Extracted page text data:
★ ★ ★ ★ ★ ★ ★

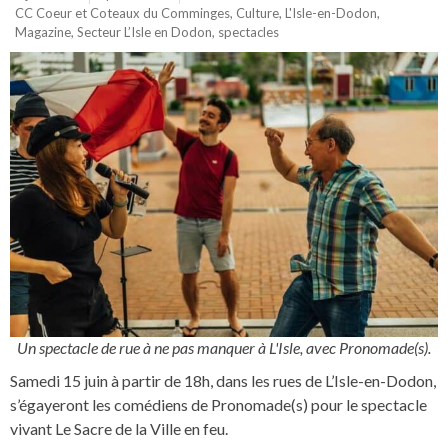
CC Coeur et Coteaux du Comminges
,
Culture
,
L'Isle-en-Dodon
,
Magazine
,
Secteur L’Isle en Dodon
,
spectacles
Un spectacle de rue à ne pas manquer à L'Isle, avec Pronomade(s).
Samedi 15 juin à partir de 18h, dans les rues de L’Isle-en-Dodon,
s’égayeront les comédiens de Pronomade(s) pour le spectacle
vivant Le Sacre de la Ville en feu.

★ ★ ★ ★ ★ ★ ★

TASK TO CARRY OUT> All of the data above must be printed exactly, minus its pictures.

EXERCISE SOLUTION>
CC Coeur et Coteaux du Comminges
,
Culture
,
L'Isle-en-Dodon
,
Magazine
,
Secteur L’Isle en Dodon
,
spectacles
Un spectacle de rue à ne pas manquer à L'Isle, avec Pronomade(s).
Samedi 15 juin à partir de 18h, dans les rues de L’Isle-en-Dodon,
s’égayeront les comédiens de Pronomade(s) pour le spectacle
vivant Le Sacre de la Ville en feu.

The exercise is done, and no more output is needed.